Walking with Trees
“Walking with Trees,” is an on-going project of bearing witness to trees dying from the intertwined impacts of urbanization, globalization, in the form of invasive species, and climate change. As I repeatedly visit the same areas, staying present with devastating losses due to beetles, drought, fire, and more, my work has taken many forms. Photomontages combine a series of glimpses to express the brilliant vibrancy of life in both living and dying forests. Writing is informed by my background in art, science, and contemplative practice. The images and text became part of installations and performative lectures that offer public places to grieve, and from that opening of heart, to reimagine a new.
The Puffin grant supported my continued work near my home in San Diego, northward to Sequoia and Kings Canyon National Parks and Big Basin Redwoods State Park, and eastward to Santa Fe, New Mexico where I focused on the loss of pinyon pines to bark beetles and the impacts of recent fires.

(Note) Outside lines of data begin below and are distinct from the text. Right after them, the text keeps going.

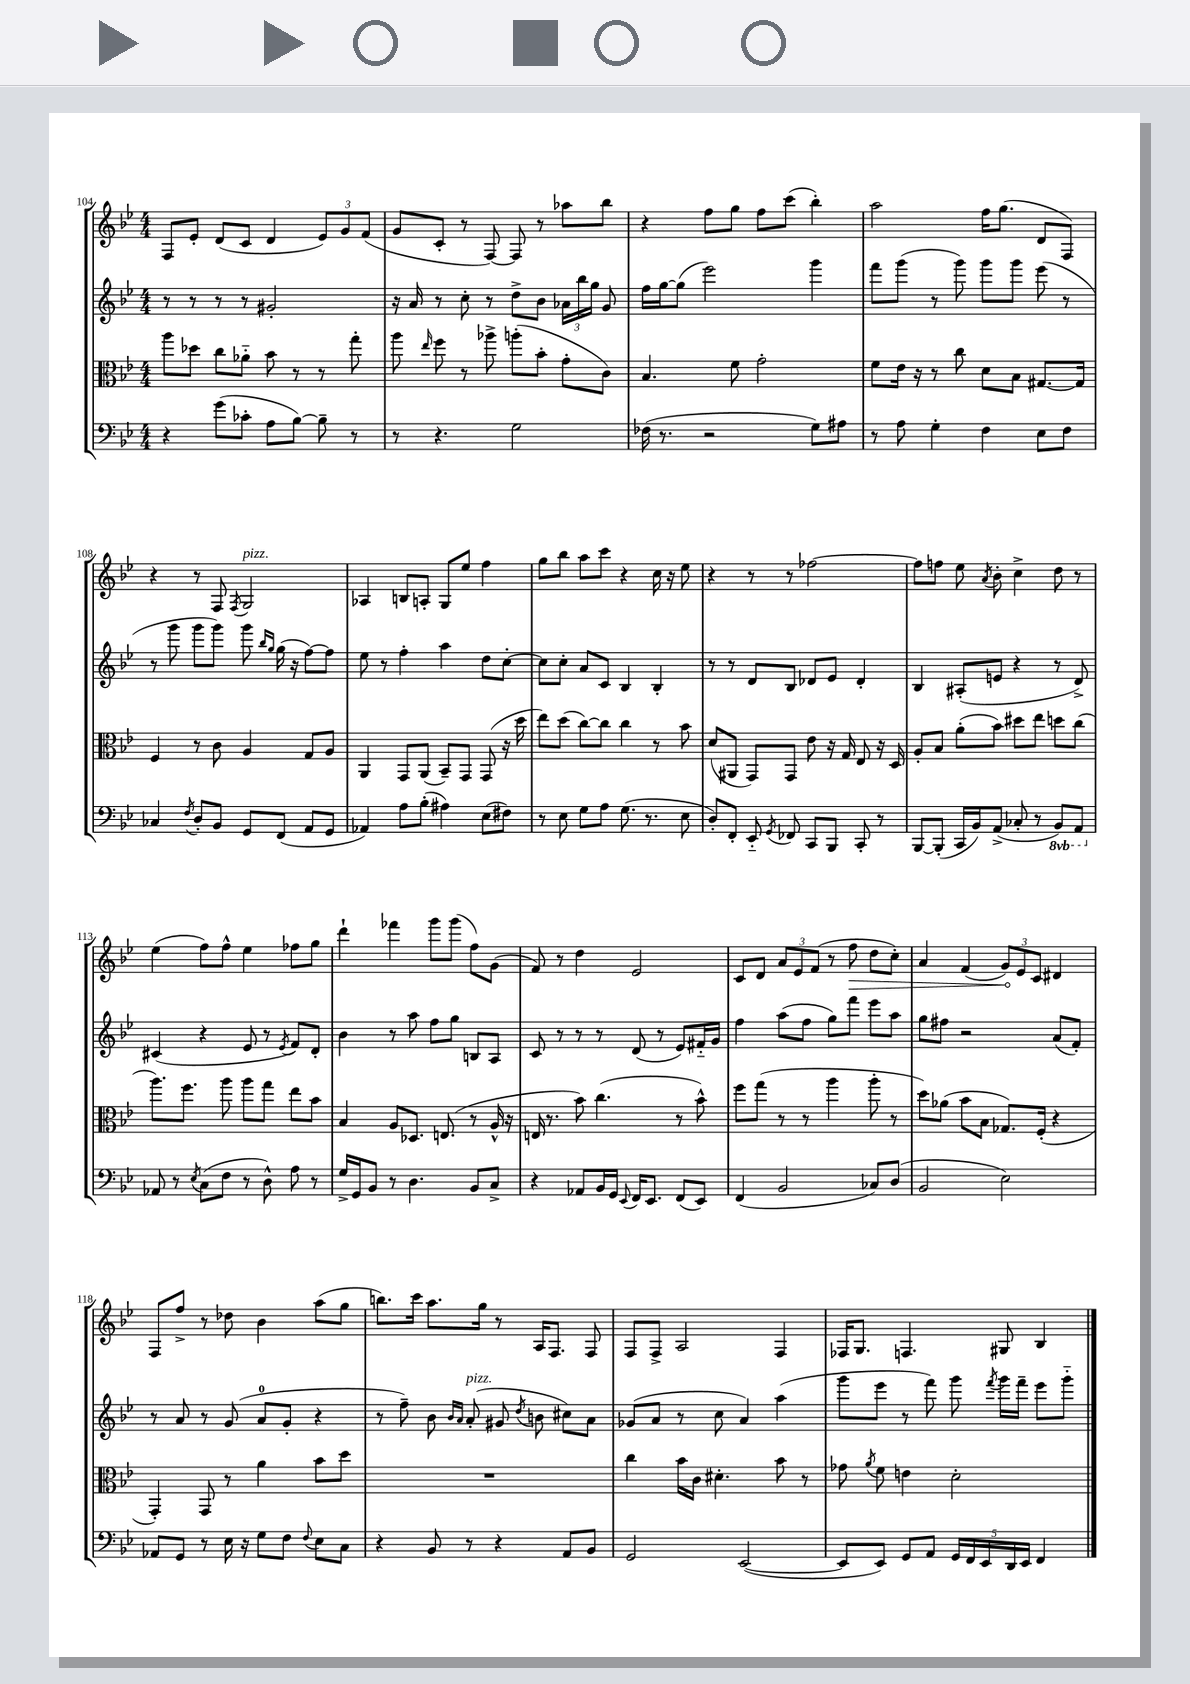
<<
\new StaffGroup <<
\new Staff = "s0" {
    \clef treble \key bes \major \numericTimeSignature \time 4/4
    \autoBeamOff f8[ ees'8]-. d'8[( c'8] d'4 \tuplet 3/2 { ees'8[) g'8 f'8]( } |
    g'8[ c'8]-. r8 f8~) f8 r8 aes''8[ bes''8] |
    r4 f''8[ g''8] f''8[ c'''8]( bes''4-.) |
    a''2 f''16[ g''8.]( d'8[ f8]) |
    r4 r8 f8 \acciaccatura { f8 } g2^\markup { \italic "pizz." } |
    aes4 b8[ a8]-. g8[ ees''8] f''4 |
    g''8[ bes''8] a''8[ c'''8] r4 c''16 r16 ees''8 |
    r4 r8 r8 fes''2~ |
    fes''8[ f''8] ees''8 \acciaccatura { a'8 } bes'8-. c''4-> d''8 r8 |
    ees''4( f''8[) f''8]-^ ees''4 fes''8[ g''8] |
    d'''4-! fes'''4 g'''8[ g'''8]( f''8[) g'8]( |
    f'8) r8 d''4 ees'2 |
    c'8[ d'8] \tuplet 3/2 { a'8[ ees'8 f'8]( } r8 \once \override Hairpin.circled-tip = ##t f''8\> d''8[ c''8]-.) |
    a'4 f'4( \tuplet 3/2 { g'8[\!) ees'8 c'8] } dis'4 |
    f8[ f''8]-> r8 des''8 bes'4 a''8[( g''8] |
    b''8.[) c'''16] a''8.[ g''16] r8 a16[ f8.] f8 |
    f8[ f8]-> a2 f4 |
    fes16[ g8.] f4. gis8 bes4 \bar "|." |
}
\new Staff = "s1" {
    \clef treble \key bes \major \numericTimeSignature \time 4/4
    \autoBeamOff r8 r8 r8 r8 gis'2-. |
    r16 a'16 r8 c''8-. r8 d''8[-> bes'8] \tuplet 3/2 { aes'16[ bes''16 g''16] } g'8 |
    f''16[ g''16~ g''8]( ees'''2) g'''4 |
    f'''8[ g'''8]( r8 g'''8) g'''8[ g'''8] ees'''8( r8 |
    r8 g'''8 g'''8[ g'''8]) g'''8 \grace { bes''16[ g''16] } g''16( r16 f''8[~) f''8] |
    ees''8 r8 f''4-. a''4 d''8[ c''8]~-. |
    c''8[ c''8]-. a'8[ c'8] bes4 bes4-. |
    r8 r8 d'8[ bes8] des'8[ ees'8] des'4-. |
    bes4 ais8[-.( e'8] r4 r8 d'8->) |
    cis'4( r4 ees'8 r8 \acciaccatura { ees'8 } f'8[) d'8]-. |
    bes'4 r8 a''8 f''8[ g''8] b8[ a8] |
    c'8 r8 r8 r8 d'8( r8 ees'8[) fis'16-_ g'16] |
    f''4 a''8[( f''8] g''8[) f'''8] ees'''8[ a''8] |
    g''8[ fis''8] r2 a'8[( f'8]-.) |
    r8 a'8 r8 g'8( a'8[-0 g'8]-. r4 |
    r8 f''8--) bes'8 \grace { bes'16[ a'16] } a'8-.^\markup { \italic "pizz." }( gis'8 \acciaccatura { d''8 } b'8 cis''8[) a'8] |
    ges'8[( a'8] r8 c''8 a'4) a''4( |
    g'''8[ ees'''8] r8 f'''8) g'''8 \acciaccatura { f'''8 } g'''16[ f'''16]-- ees'''8[ g'''8]-_ \bar "|." |
}
\new Staff = "s2" {
    \clef alto \key bes \major \numericTimeSignature \time 4/4
    \autoBeamOff a''8[ des''8] c''8[ aes'8]-_ bes'8 r8 r8 g''8-. |
    a''8 \grace { ees''16 } f''8 r8 aes''8-> a''8[-.( bes'8]-. g'8[-. c'8]) |
    bes4. f'8 g'2-. |
    f'8[ ees'16] r16 r8 c''8 d'8[ bes8] gis8.[~ gis16] |
    f4 r8 c'8 a4 g8[ a8] |
    a,4 g,8[ a,8]( bes,8[--) g,8] g,8( r16 d''16 |
    ees''8[) d''8]( c''8[~) c''8] c''4 r8 bes'8 |
    d'8[( ais,8] g,8[) g,8] ees'8 r16 g16 ees8 r16 d16 |
    a8[-. bes8] a'8[-.( bes'8]) dis''8[ ees''8] d''8[ c''8]( |
    a''8.[) f''8.] a''8 a''8[ g''8] ees''8[ bes'8] |
    bes4 a8[ des8.] e8.( r8 a16-^ r16 |
    e16 r8. bes'8) c''4.( r8 bes'8-^) |
    f''8[ g''8]( r8 r8 a''4 a''8-. r8 |
    d''8[) aes'8]( bes'8[ bes8] ges8.[) f16]-.( r4 |
    g,4-.) g,8 r8 a'4 bes'8[ d''8] |
    R1 |
    c''4 bes'16[ c'16] dis'4.-. bes'8 r8 |
    ges'8 \acciaccatura { a'8 } f'8 e'4 d'2-. \bar "|." |
}
\new Staff = "s3" {
    \clef bass \key bes \major \numericTimeSignature \time 4/4 \set Staff.ottavationMarkups = #ottavation-simple-ordinals
    \autoBeamOff r4 g'8[( ces'8]-. a8[ bes8]~) bes8-- r8 |
    r8 r4. g2 |
    fes16( r8. r2 g8[) ais8] |
    r8 a8 g4-. f4 ees8[ f8] |
    ces4 \acciaccatura { f8 } d8[-. bes,8] g,8[ f,8]( a,8[ g,8] |
    aes,4) a8[ bes8]-.( ais4) ees8[( fis8]) |
    r8 ees8 g8[ a8] g8.( r8. ees8 |
    d8[-.) f,8]-. ees,8-_ \acciaccatura { g,8 } fes,8 c,8[ bes,,8] c,8-. r8 |
    bes,,8[~ bes,,8]-.( c,16[ bes,16) a,8]->( ces8-. r8 \ottava #-1 bes,,8[) a,,8] \ottava #0 |
    aes,8 r8 \acciaccatura { ees8 } c8[( f8] r8 d8-^) a8 r8 |
    g16[-> g,16 bes,8] r8 d4. bes,8[ c8]-> |
    r4 aes,8[ bes,16 g,16] \appoggiatura { ees,8 } f,16[ ees,8.] f,8[( ees,8]) |
    f,4( bes,2 ces8[) d8]( |
    bes,2 ees2) |
    aes,8[ g,8] r8 ees16 r16 g8[ f8] \appoggiatura { f8 } ees8[ c8] |
    r4 bes,8 r8 r4 a,8[ bes,8] |
    g,2 ees,2~( |
    ees,8[ ees,8]) g,8[ a,8] \tuplet 5/4 { g,16[ f,16 ees,16 d,16 ees,16] } f,4 \bar "|." |
}
>>
>>
\layout { \context { \Score currentBarNumber = #104 } }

In San Diego, I have been offering palliative care to oaks slowly dying from invasive oak borers for more than a decade. As I wrote last spring:
Witnessing the slow disintegration of these trees has been both heartbreaking and heart opening. This time of unraveling, this time when systems are on the verge of collapse, calls to attentiveness to decomposition as a vital part of the life cycle. Forest managers may call for the cutting of dead trees, to salvage some value from their timber before they seed large wildfires. But is this a blindness bred in a culture that only sees value in extraction and that wishes to avoid sitting with death?
In the Sierra Nevada mountains, I met many sequoias for the first time in 2019 and 2020, never imagining that they would be incinerated the following summers. After a subsequent visit I reflected:
The earth is calling us to look down. The seedlings at my feet were less than two inches tall. Sequoia seedlings only germinate after fire. To nurture the seedlings, we must nurture the earth, repair the life web. We must think like a sequoia seedling, think in tree time. Instead of using up arable soil in the next fifty years, we must commit to nurturing the soil for the next thousand years.
My walks always begin with an offering of gratitude. As I walk or sit with trees, I open to uncertainty, staying present to whatever feelings, thoughts and perceptions arise, and attentive to whatever insight or calls to action emerge.